## Tâche
D'après le texte sur le crédit social numérique, pour quelle année le gouvernement chinois prévoit-il un système effectif et généralisé à tous les Chinois ?

## Extrait du texte
>>>

Crédit social numérique : vers un contrôle accru de la population ?

La « notation sociale », ça vous parle comme concept ?
Si vous avez vu le premier épisode de la saison 3 de Black Mirror, « Nosedive », vous avez une assez bonne idée du sujet que l’on va aborder aujorud’hui.
Et si vous n’avez pas encore vu ce chef d’oeuvre, foncez le voir !
Le postulat de cette épisode, c’est que dans un futur, pas si lointain du notre, la notation sociale s’est généralisée : les gens, via une application sur leur smartphone, se donne tout au long de la journée une note entre 0 et 5, pour noter chaque échange social, chaque transaction. Et bien sûr, plus votre réputation s’approche du 5, plus vous avez accès à de meilleurs services.
Ça fait un peu flipper, n’est-ce pas ?
Et c’est bien normal, c’est le but de cette série, Black Mirror : nous faire réfléchir sur la technologie et ses travers.
Au sommaire
La fiction bientôt dépassée par la réalité ?
Sauf que voilà … Un système similaire est en train de devenir réalité.
Depuis 2014, en Chine, le SCS (pour Système de Crédit Social) est en phase de test grandeur nature, sur la base du volontariat. Ça a tellement bien marché que le gouvernement chinois prévoit un système effectif et généralisé pour tous les chinois en 2020 !

<<<

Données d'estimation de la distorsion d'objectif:
>>>

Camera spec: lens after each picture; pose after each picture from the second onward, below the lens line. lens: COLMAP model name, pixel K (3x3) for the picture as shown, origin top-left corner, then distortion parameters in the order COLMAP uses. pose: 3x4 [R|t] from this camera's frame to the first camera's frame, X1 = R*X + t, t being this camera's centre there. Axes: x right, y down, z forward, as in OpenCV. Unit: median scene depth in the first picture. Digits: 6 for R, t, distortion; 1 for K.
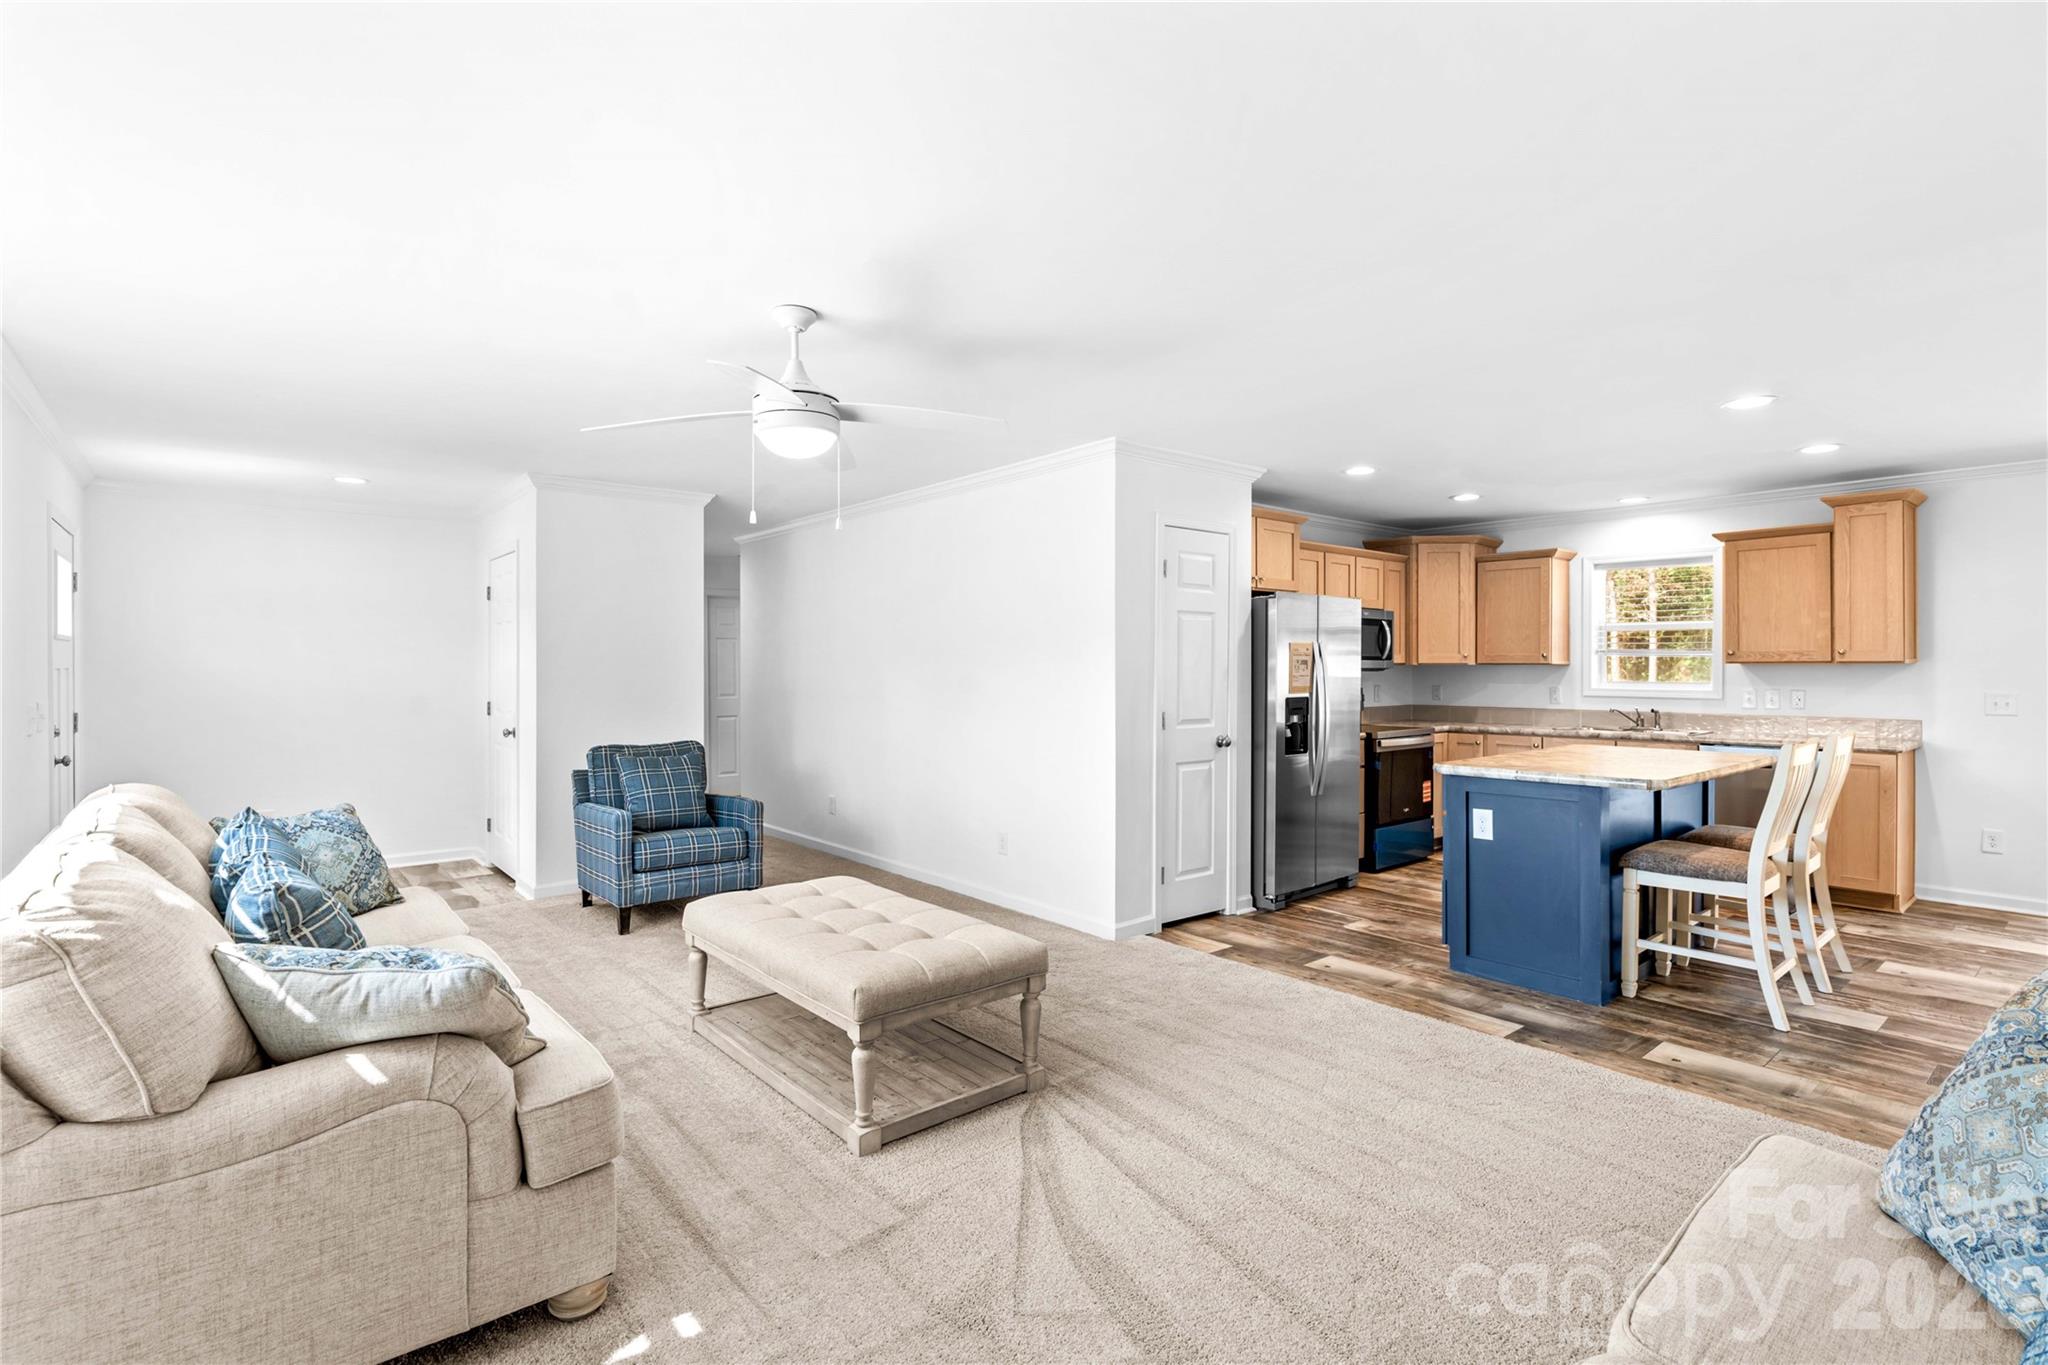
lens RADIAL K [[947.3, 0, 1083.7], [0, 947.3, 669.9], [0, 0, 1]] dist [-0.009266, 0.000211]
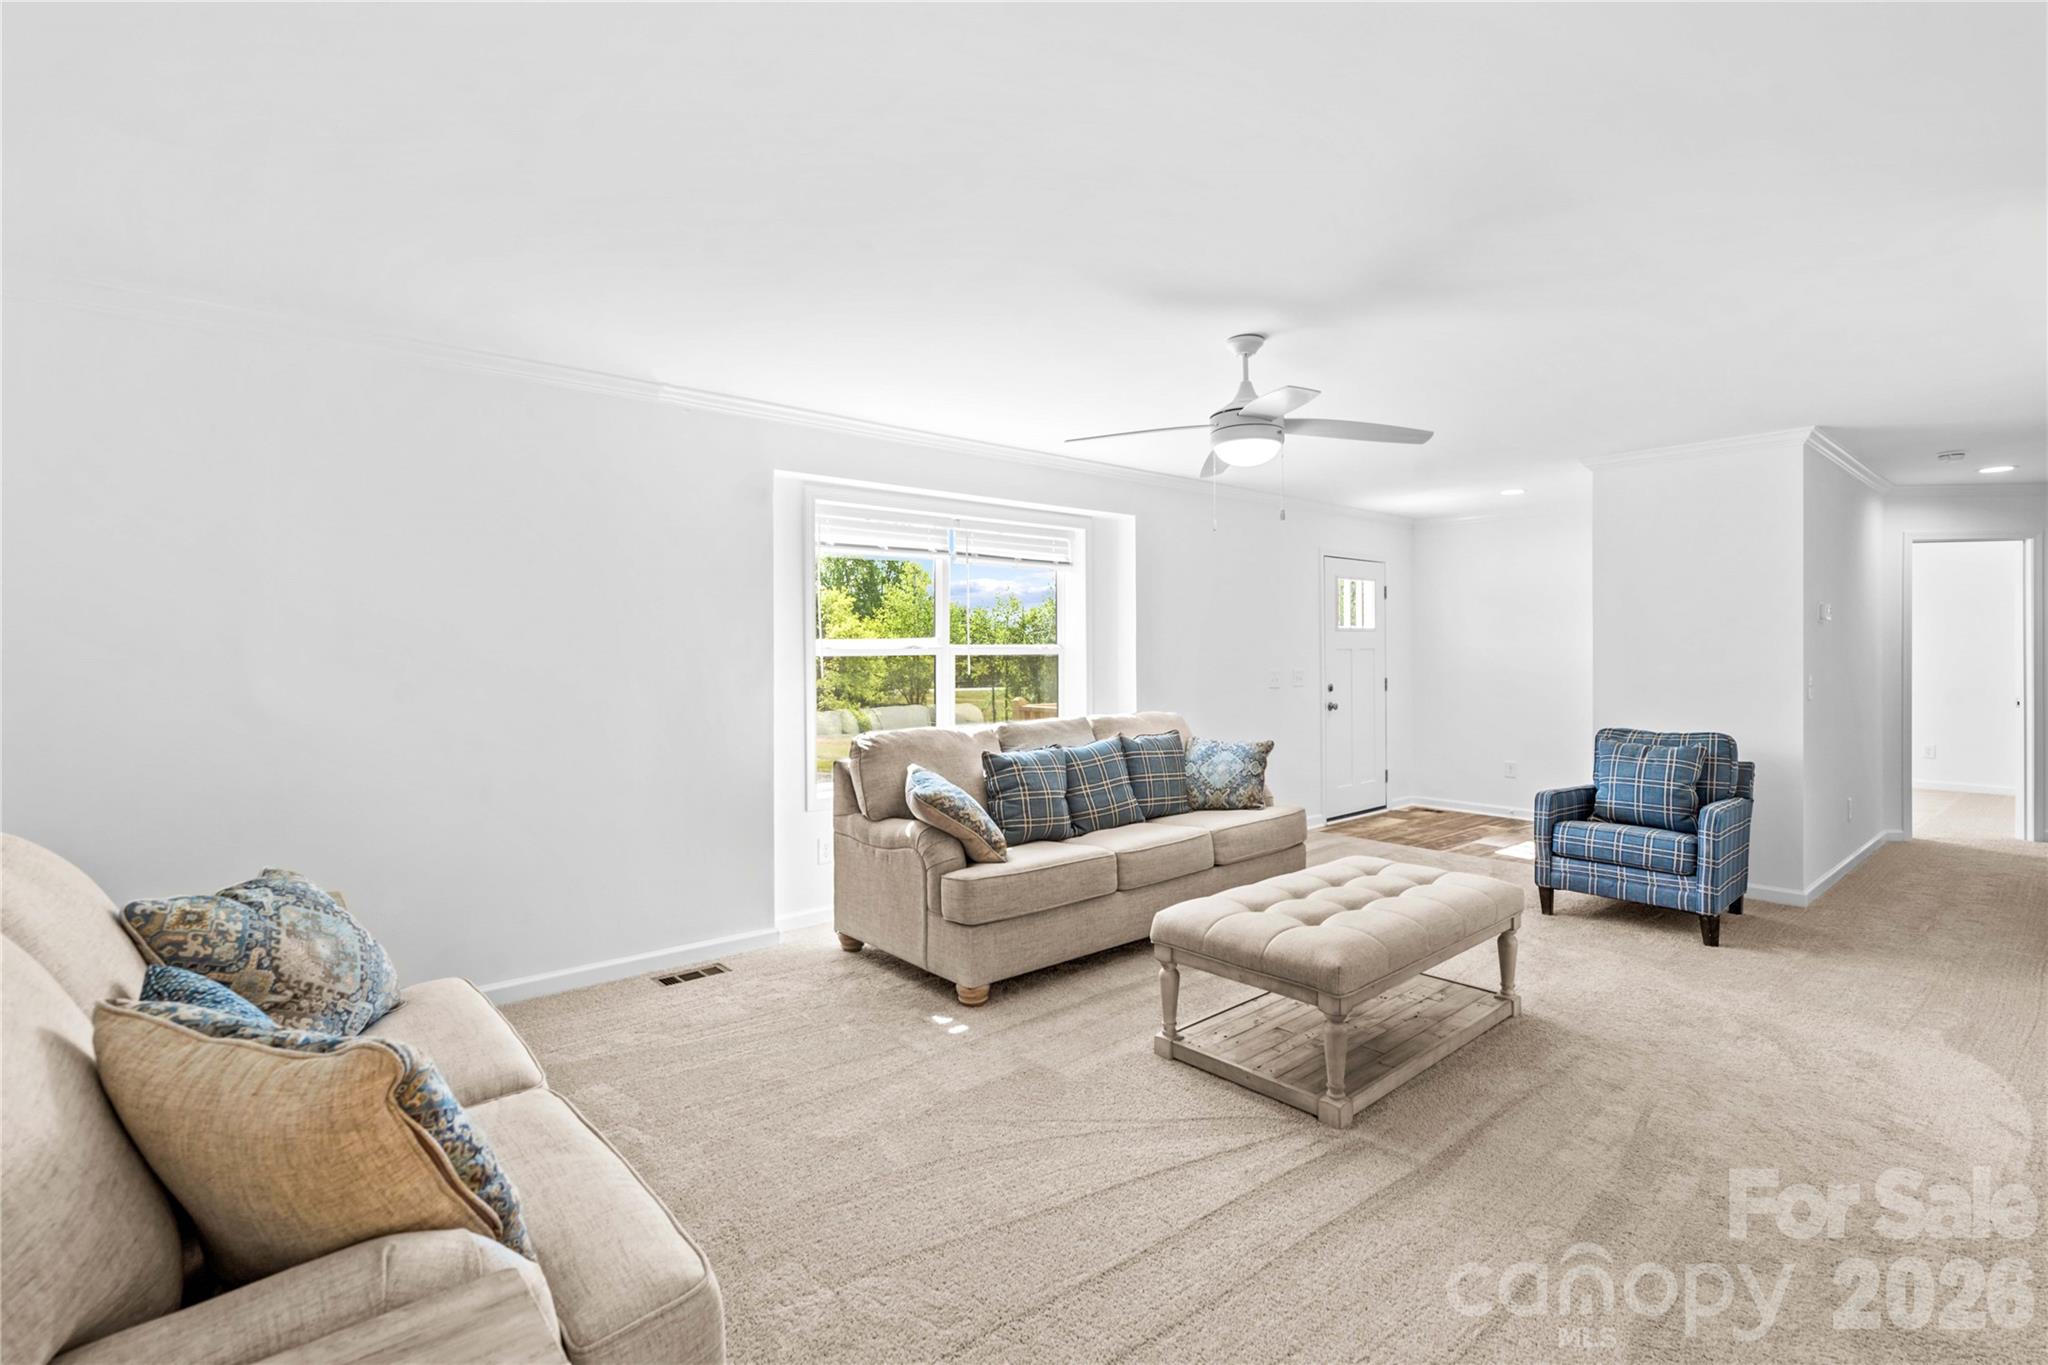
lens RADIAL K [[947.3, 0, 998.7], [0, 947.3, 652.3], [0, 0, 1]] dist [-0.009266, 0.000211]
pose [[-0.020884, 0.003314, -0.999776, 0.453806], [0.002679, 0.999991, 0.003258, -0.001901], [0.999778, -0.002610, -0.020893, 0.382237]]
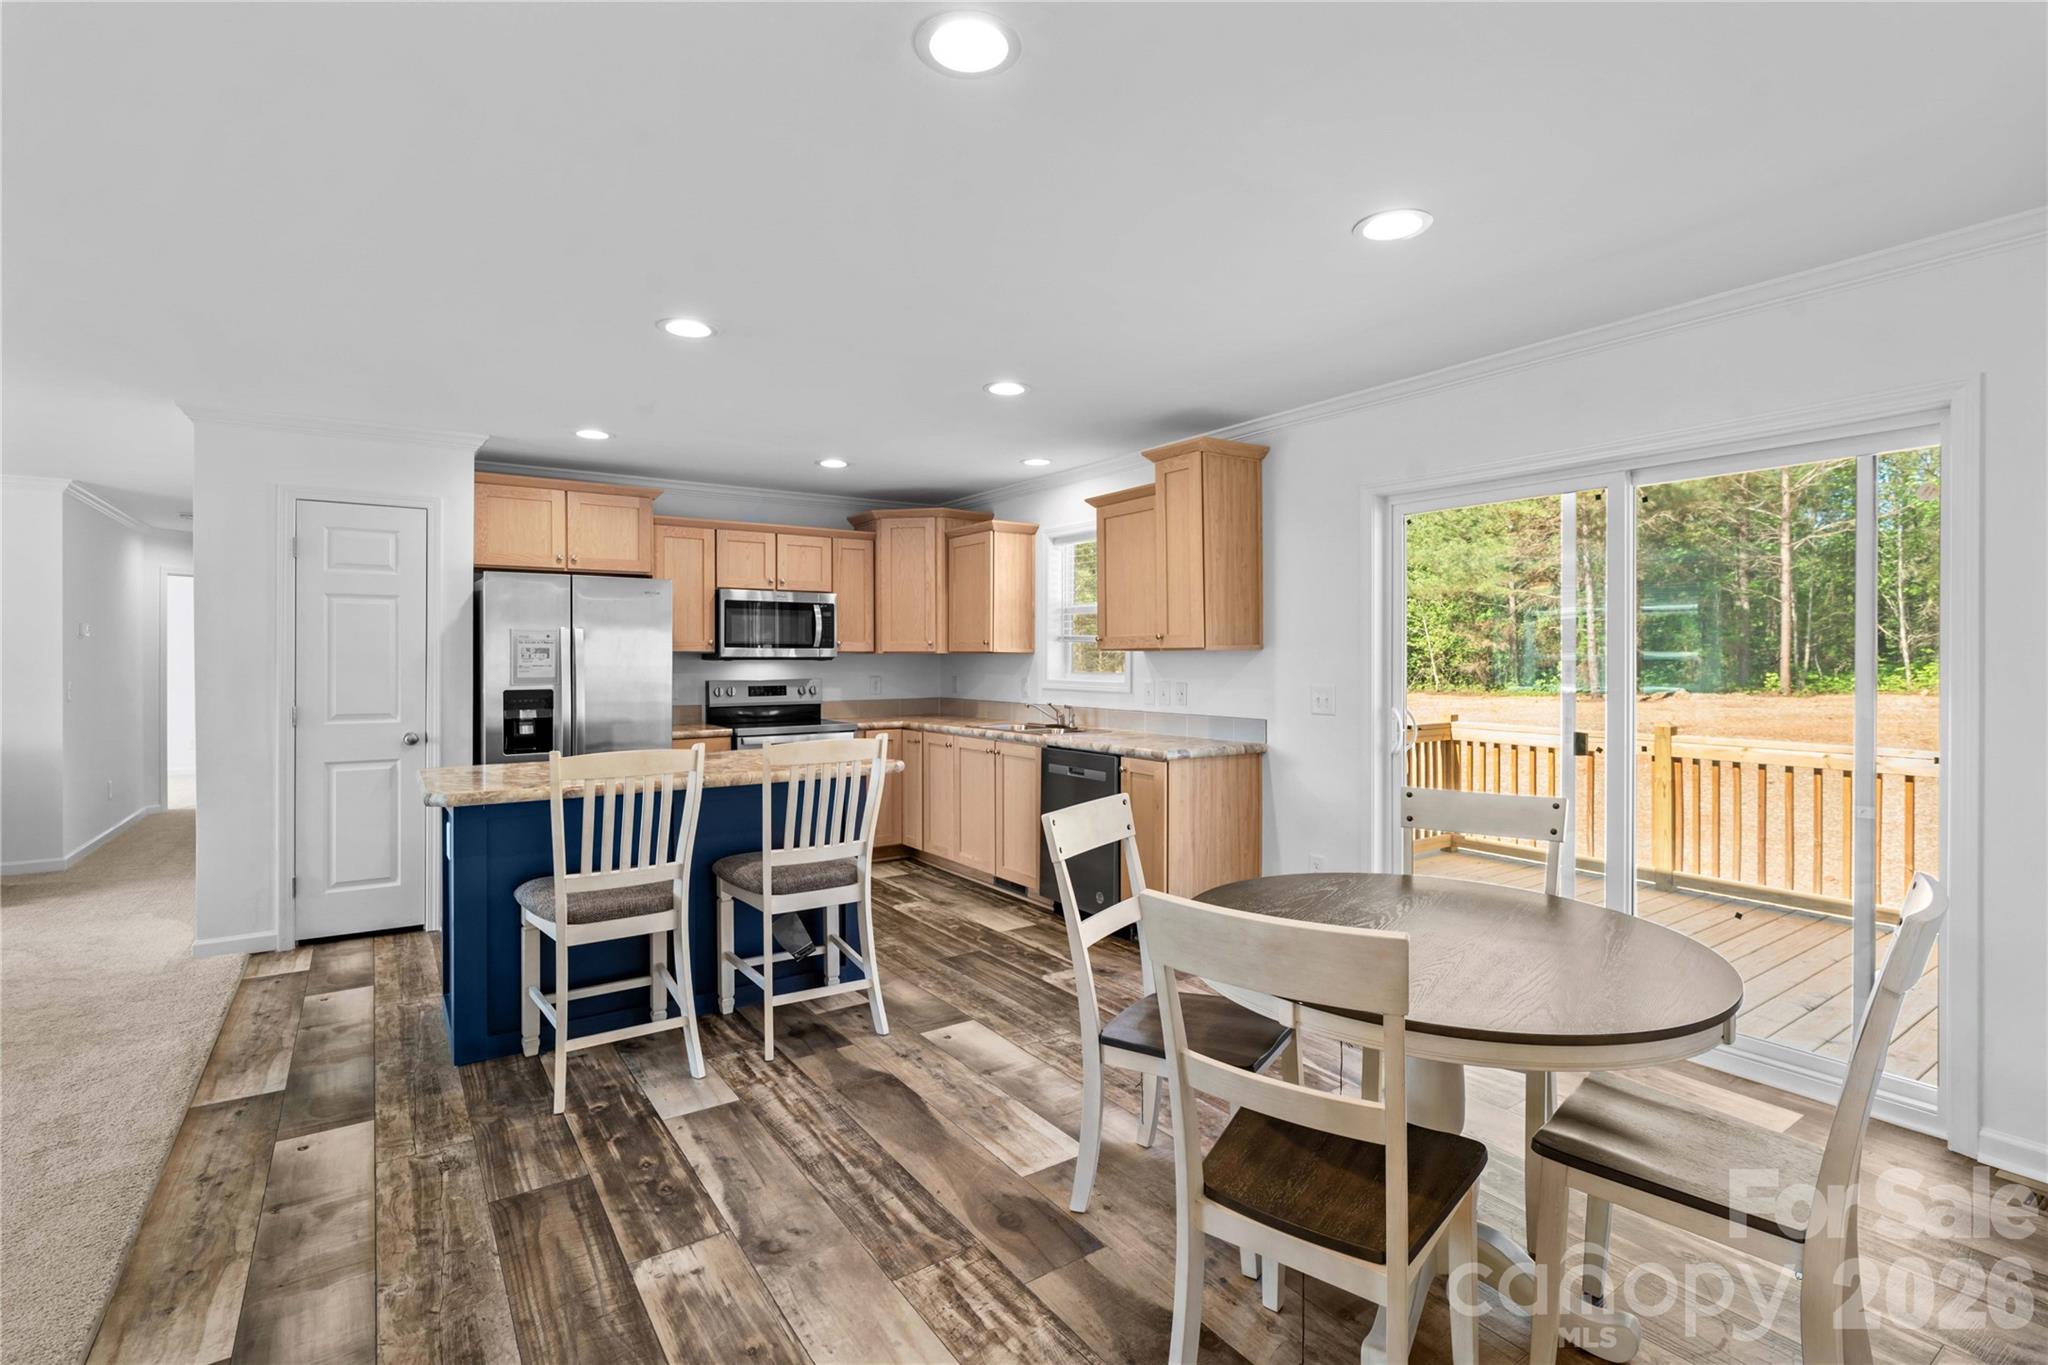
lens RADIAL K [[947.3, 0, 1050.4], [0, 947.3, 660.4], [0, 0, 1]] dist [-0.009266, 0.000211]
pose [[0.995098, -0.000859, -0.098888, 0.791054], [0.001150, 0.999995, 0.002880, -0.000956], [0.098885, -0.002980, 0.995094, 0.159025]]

<<<
>>>

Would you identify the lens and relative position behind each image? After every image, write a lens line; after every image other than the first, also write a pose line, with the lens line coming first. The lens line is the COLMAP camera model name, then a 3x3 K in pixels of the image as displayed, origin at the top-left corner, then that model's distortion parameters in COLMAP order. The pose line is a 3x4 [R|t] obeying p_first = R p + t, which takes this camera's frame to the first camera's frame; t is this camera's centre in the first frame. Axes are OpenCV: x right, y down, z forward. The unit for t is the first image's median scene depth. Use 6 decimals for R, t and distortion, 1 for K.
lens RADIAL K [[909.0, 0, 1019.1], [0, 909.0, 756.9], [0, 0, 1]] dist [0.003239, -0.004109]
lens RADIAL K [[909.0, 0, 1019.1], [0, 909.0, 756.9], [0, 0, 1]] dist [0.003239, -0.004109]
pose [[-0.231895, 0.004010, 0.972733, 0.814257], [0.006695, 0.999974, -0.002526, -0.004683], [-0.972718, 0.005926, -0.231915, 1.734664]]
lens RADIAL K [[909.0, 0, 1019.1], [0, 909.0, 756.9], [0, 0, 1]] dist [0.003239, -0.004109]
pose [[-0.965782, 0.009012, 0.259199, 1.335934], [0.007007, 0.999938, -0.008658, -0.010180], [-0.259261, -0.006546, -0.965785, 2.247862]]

<<<

## Réponse
Le gouvernement chinois prévoit ce système effectif et généralisé pour 2020.